The Seahawks universe, home of the 12s, seems to be in agreement here. The fans may find Lynch a little odd, or hard to know, or atypical in how he leads, but they will not forget him, whether he returns next season or not. That can’t factor into Schneider’s offseason dilemma, but it will impact the reaction to whatever happens.

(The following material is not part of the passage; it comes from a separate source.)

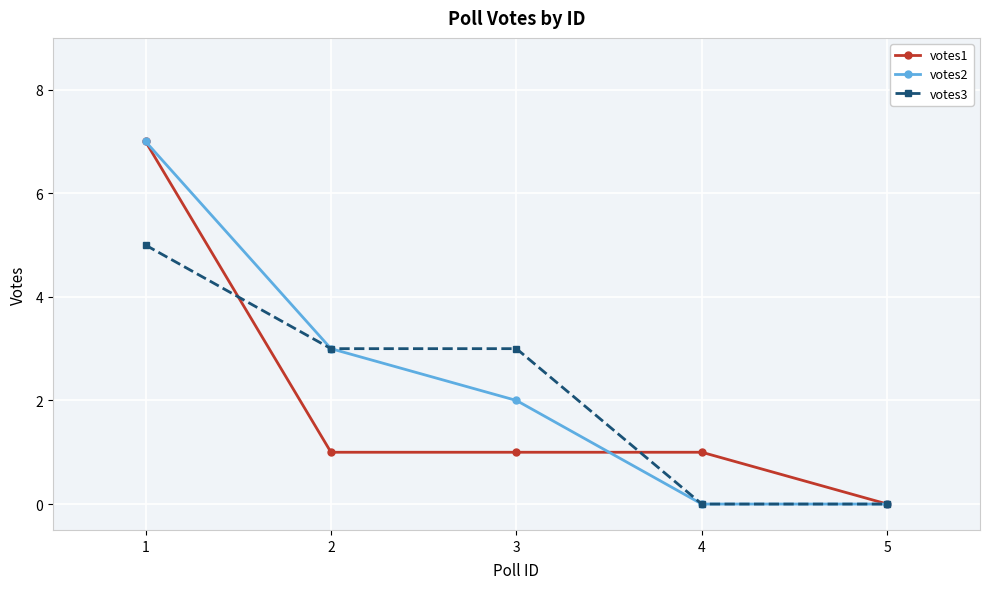

The value of votes1 at 1 is 7. True or false?

True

The radio hour is nearing an end, as Huard delivers the perfect lens through which to view Lynch, in Seattle and beyond. “As sacrificial a player as anyone who ever donned the uniform,” Huard says. “And as enigmatic a guy who ever donned the uniform. You don’t really know him. You think you do.” He mentions Art Briles, the Baylor coach, and how he never wavers on his process, his way. “Marshawn has that infinitely more than any Seahawk I can remember,” Huard says.
That, ultimately, is Marshawn Lynch. His aura of silence, his air of mystery, his, ahem, creative way of existence, that’s all part of his charm and part of his genius and part of the reason that it seems possible he may no longer be welcome at the end of every season. He’s perfect for the Seahawks because of his imperfections. In a league filled with comparisons, for Lynch there is none.